“Obsessão
POR MERVAL
PEREIRA
O
presidente Jair Bolsonaro tem uma fixação: não depender do Congresso para
governar. É o sonho de consumo de todo político populista com pendores
autoritários. Várias vezes ele já abordou o assunto, que ontem voltou a ser seu
tema, no encerramento do discurso no Comando Militar do Sudeste, na transmissão
de posse do General Andrade Ramos, que será o novo ministro chefe da Secretaria
de Governo da presidência.
O
presidente repete com constância desagradável que só deve “lealdade absoluta”
ao povo, numa visão de democracia muito peculiar, que coloca essa entidade, o
povo, acima de todas as instituições.
Ontem,
além de agradecer às Forças Armadas, que seriam responsáveis por tudo o que
alcançou na vida, Bolsonaro se dirigiu ao “povo brasileiro”: “Devo isso a
vocês, povo brasileiro. Que são muito mais importantes que qualquer instituição
nacional. Vocês conduzem nosso destino. A vocês, povo brasileiro, e somente a
vocês, eu devo lealdade absoluta. Contem comigo, que eu conto com vocês.”
Bolsonaro
parece não saber que “o povo brasileiro” tem seus representantes, eleitos pelo
voto popular tanto quanto ele, trabalhando no Congresso Nacional, onde ele
atuou por 28 anos. E que o presidente da República deveria representar todos os
cidadãos, mesmo aqueles que não votaram nele.
Mas ele
insiste em paparicar seu núcleo duro de eleitores, que o elegeram para mandatos
sucessivos de deputado federal. Mas, se bastava esse eleitorado, basicamente de
militares e congêneres, como guardas municipais, policiais militares, para
elegê-lo deputado federal, agora teria que ampliar o alcance de seus atos.
Mas não, e
o exemplo recentíssimo está na sua intervenção na reforma da Previdência para
abrandar as condições de aposentadoria dos policiais militares.
Essa
fixação em um apoio direto do eleitor não é de hoje. Em março, na cerimônia do
211º aniversário do Corpo de Fuzileiros Navais, no Rio, Bolsonaro disse que a
democracia só existe se as Forças Armadas quiserem. Ele fez o comentário quando
descrevia sua vitória nas eleições do ano passado :“A missão será cumprida ao
lado das pessoas de bem do nosso Brasil, daqueles que amam a pátria, daqueles
que respeitam a família, daqueles que querem aproximação com países que têm
ideologia semelhante à nossa, daqueles que amam a democracia. E isso,
democracia e liberdade, só existe quando a sua respectiva Força Armada assim o
quer”.
Recentemente,
em Santa Maria, interior do Rio Grande do Sul, durante evento em memória ao
marechal Emilio Mallet, o patrono da Artilharia, Bolsonaro voltou a defender a
ditadura militar, mas, desta vez, foi mais longe, e ligou a atuação dos
militares na ocasião ao armamento dos cidadãos que propõe hoje.
Bolsonaro
disse: “(…) Além das Forças Armadas, defendo o armamento individual para nosso
povo, para que tentações não passem na cabeça de governantes para assumir o
poder de forma absoluta”.
De lá para
cá, alguma coisa mudou, porque a democracia tem contrapesos que contêm o
eventual voluntarismo do incumbente. A aproximação com países com ideologia
semelhante à nossa nos afastaria da China, nosso principal parceiro comercial.

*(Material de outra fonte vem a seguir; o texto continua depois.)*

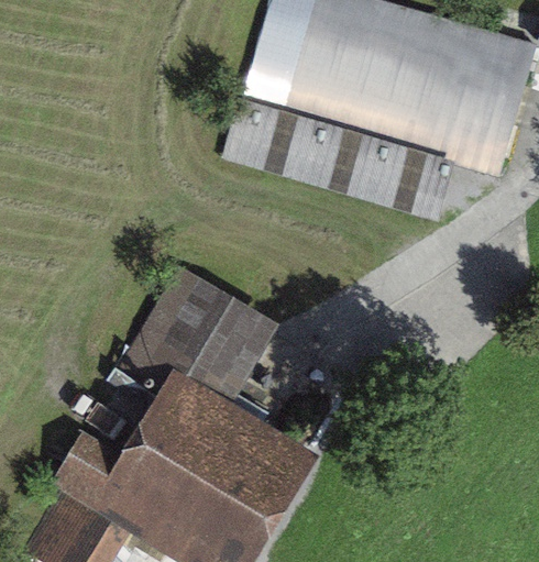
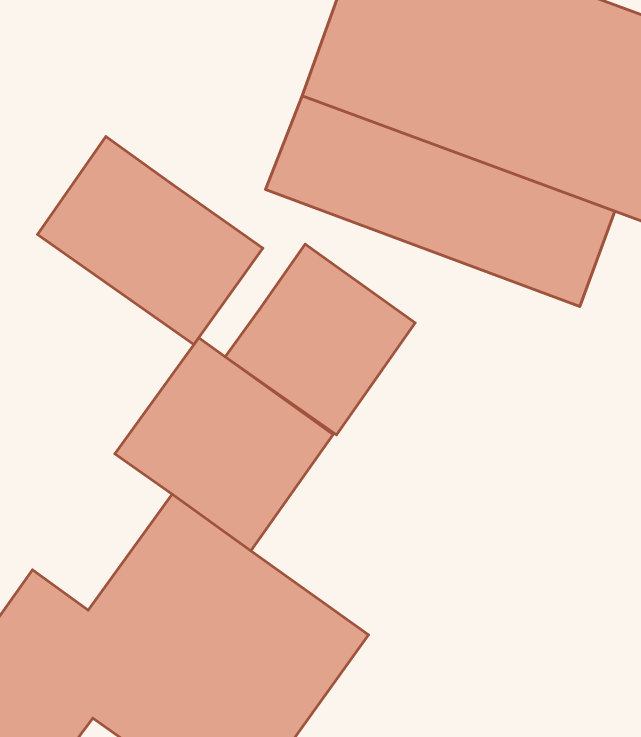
building: none -> [38,136,263,345]
building: none -> [225,244,415,435]

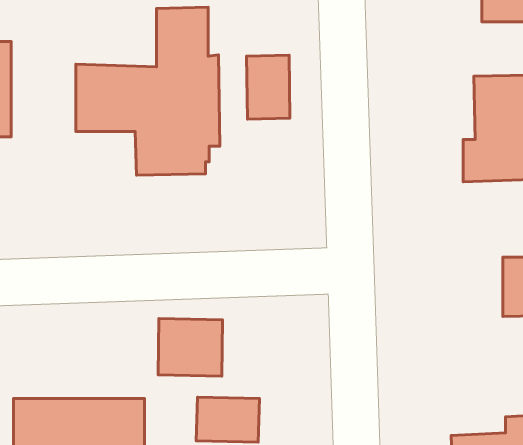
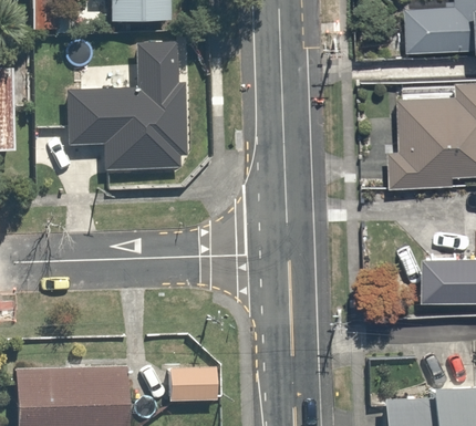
building: [246,55,290,119] -> none
building: [158,319,223,376] -> none

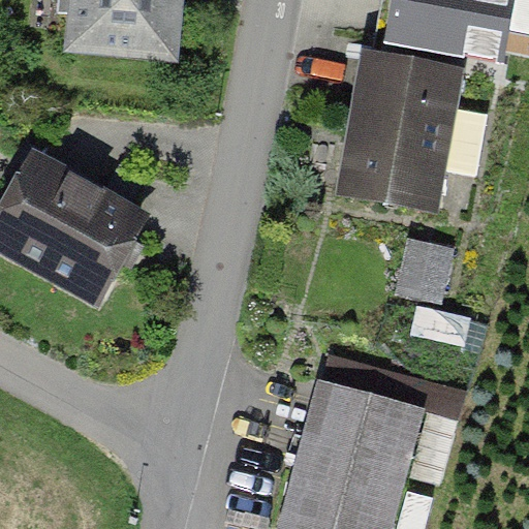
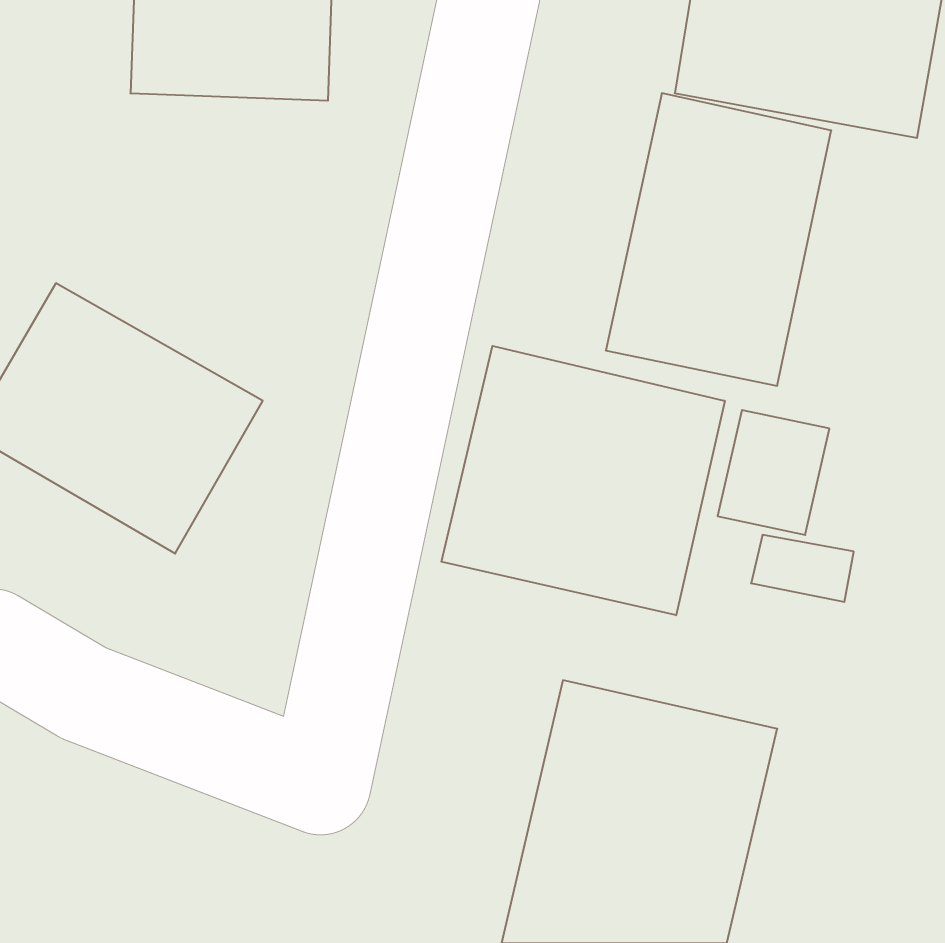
building: none -> [441,346,725,615]

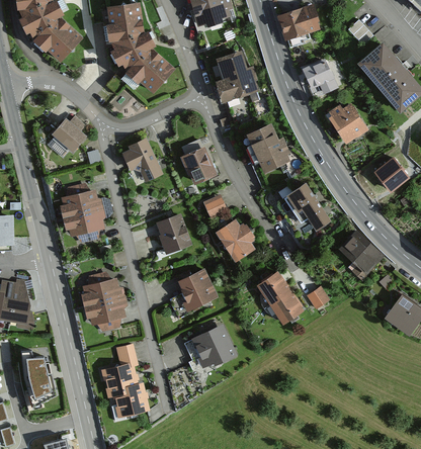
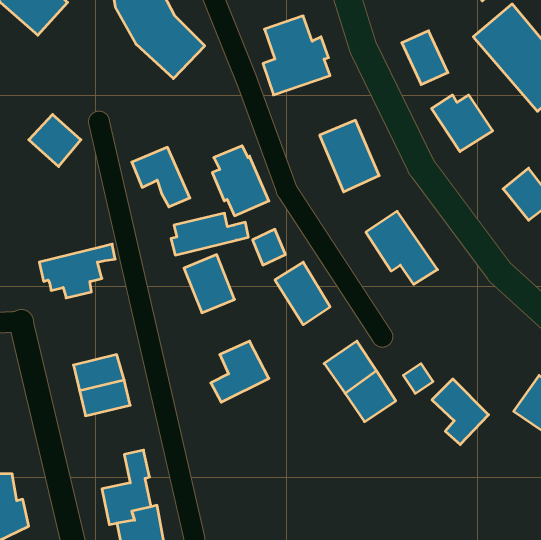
building: [57,189,109,217] -> [171,213,248,255]
building: [343,233,382,277] -> [432,379,489,445]
building: [192,324,236,367] -> none

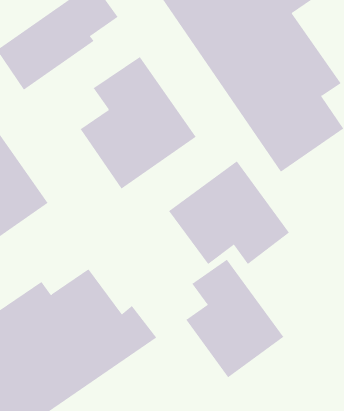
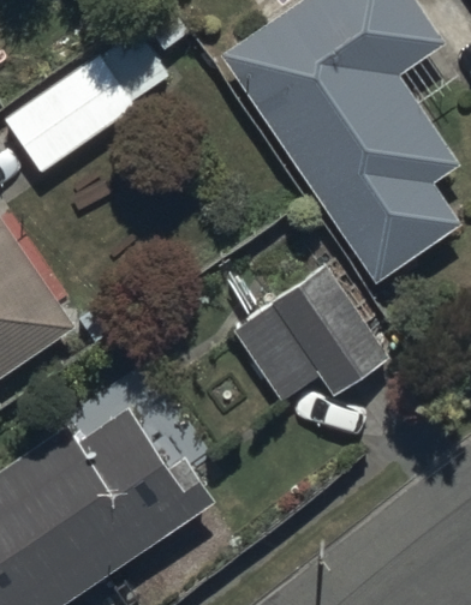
building: [80,56,196,189] -> none
building: [186,259,284,378] -> none

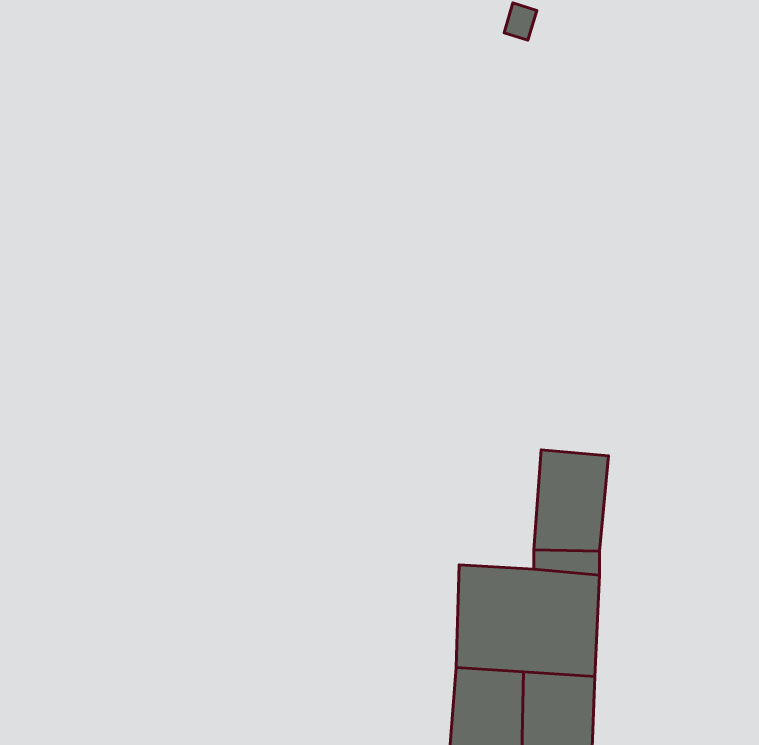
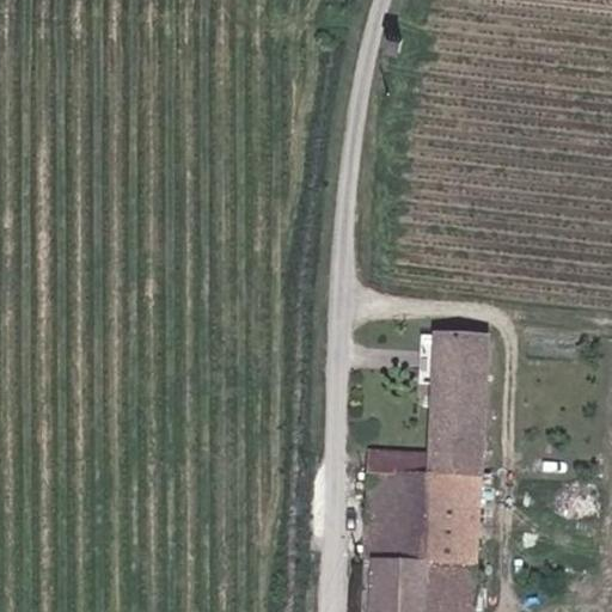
building: none -> [434,329,491,379]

O que parecia uma ameaça da nova administração
não passou de bravata, que a certa altura o chanceler Bruno Araújo pensou que
era verdade. Mantivemos nossas relações com os chineses, e os interesses
nacionais superaram as idiossincrasias oficiais.
A
possibilidade de fazer parte da OCDE, que reúne as maiores economias do mundo
ocidental, e também o acordo do Mercosul com a União Européia, obrigará a que o
governo se enquadre em exigências como preservação do meio-ambiente e defesa de
parâmetros democráticos.
Defender a
ditadura militar é um mote caro ao presidente, que considera a instituição
militar sua segunda família. Não seria necessário fazê-lo, e é especialmente
perigoso quando a liga à ampliação do direito ao porte e à posse de armas.
Também
aqui as instituições colocaram um limite às vontades do presidente, e o
Congresso barrou os decretos, considerando-os inconstitucionais. Agora, outra
instituição da democracia, o Supremo Tribunal Federal, vai cuidar do tema.”